Wypowiedz Manfreda Webera chyba nie pomaga Tuskowi odbić władzy a rąk Kaczyńskiego. A Tusk, jak wiemy, lubi pokątne Resety i jawne głoszenie z Niemiec czego możemy się spodziewać, dla niego jest niekorzystne a dla Polski jest naprawdę niepokojące.
A wydawałoby się, że Niemcy mają u siebie pelne rece roboty: AfD w niektórych Landach dochodzi do władzy i zaczyna być drugą siłą w państwie. Napływ migrantow staje się coraz uciążliwszy. Niemcy znowu chcieliby, żeby to w Polsce powstawały obozy dla tych, którzy chcą tylko do Niemiec i na niemieckie utrzymanie. Pomimo kompromitacji z Rosją i z uzależnieniem energetycznym Europy, z którego wydobywamy się wszyscy ogromnym kosztem, Niemcy, a więc u nas Tusk, głoszą, że to nie oni są winni tylko PiS.
Oczywiście Niemcy bardzo potrzebują Tuska by powrócił do rządzenia Polską i niemiecka kontrola nad naszym krajem mogła się umocnić. Ale głupio, że tak głośno o tym mówią. Czyżby niemiecka buta przysłoniła im zdrowy rozsądek?

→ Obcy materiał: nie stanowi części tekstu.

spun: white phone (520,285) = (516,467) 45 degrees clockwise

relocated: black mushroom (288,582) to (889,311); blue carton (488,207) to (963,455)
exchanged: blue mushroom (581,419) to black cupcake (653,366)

Dziwne rzeczy dzieją się w Parlamencie Europejskim. Twór ten istnieje jakby w rzeczywistości równoległej , gdzie sam wytwarza problemy, których by nie było gdyby ów twór nie zaistniał. Nie ułatwia to życia Europejczykom. Ale czy Europejczycy jeszcze UE obchodzą?